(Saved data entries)
Segment Open

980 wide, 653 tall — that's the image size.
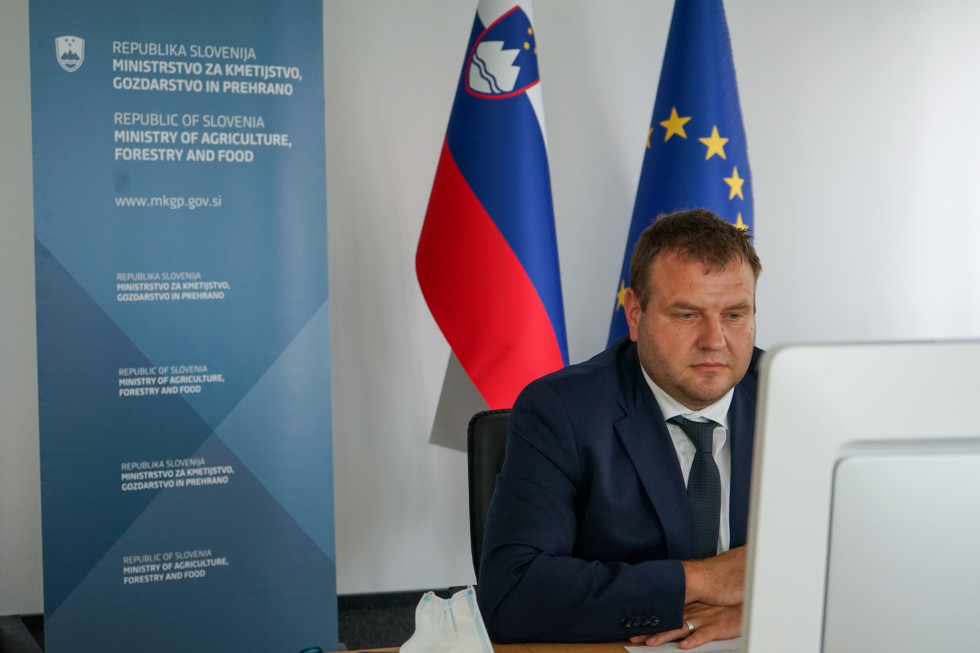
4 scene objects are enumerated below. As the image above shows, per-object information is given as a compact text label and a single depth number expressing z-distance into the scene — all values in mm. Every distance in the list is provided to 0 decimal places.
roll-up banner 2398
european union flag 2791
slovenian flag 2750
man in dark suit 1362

Segment Closed
Segment Open

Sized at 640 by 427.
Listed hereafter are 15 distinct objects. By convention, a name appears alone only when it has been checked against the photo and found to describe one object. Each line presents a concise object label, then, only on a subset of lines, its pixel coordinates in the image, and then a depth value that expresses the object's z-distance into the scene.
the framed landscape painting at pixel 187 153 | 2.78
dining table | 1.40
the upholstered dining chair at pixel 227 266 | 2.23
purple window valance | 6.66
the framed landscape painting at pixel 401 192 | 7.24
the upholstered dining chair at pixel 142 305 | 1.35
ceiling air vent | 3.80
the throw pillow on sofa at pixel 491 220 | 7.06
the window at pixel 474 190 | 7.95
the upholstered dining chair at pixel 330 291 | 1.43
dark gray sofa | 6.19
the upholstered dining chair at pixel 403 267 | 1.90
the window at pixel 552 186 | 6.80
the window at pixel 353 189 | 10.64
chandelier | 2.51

Segment Closed
Segment Open

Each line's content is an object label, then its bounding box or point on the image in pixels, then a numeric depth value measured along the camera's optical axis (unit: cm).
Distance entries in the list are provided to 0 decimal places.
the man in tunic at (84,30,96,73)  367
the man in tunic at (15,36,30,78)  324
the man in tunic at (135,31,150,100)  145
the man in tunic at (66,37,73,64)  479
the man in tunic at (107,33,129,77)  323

Segment Closed

Required work: Return all lines in the entries above that carry the word "landscape".

Answer to the problem:
the framed landscape painting at pixel 187 153 | 2.78
the framed landscape painting at pixel 401 192 | 7.24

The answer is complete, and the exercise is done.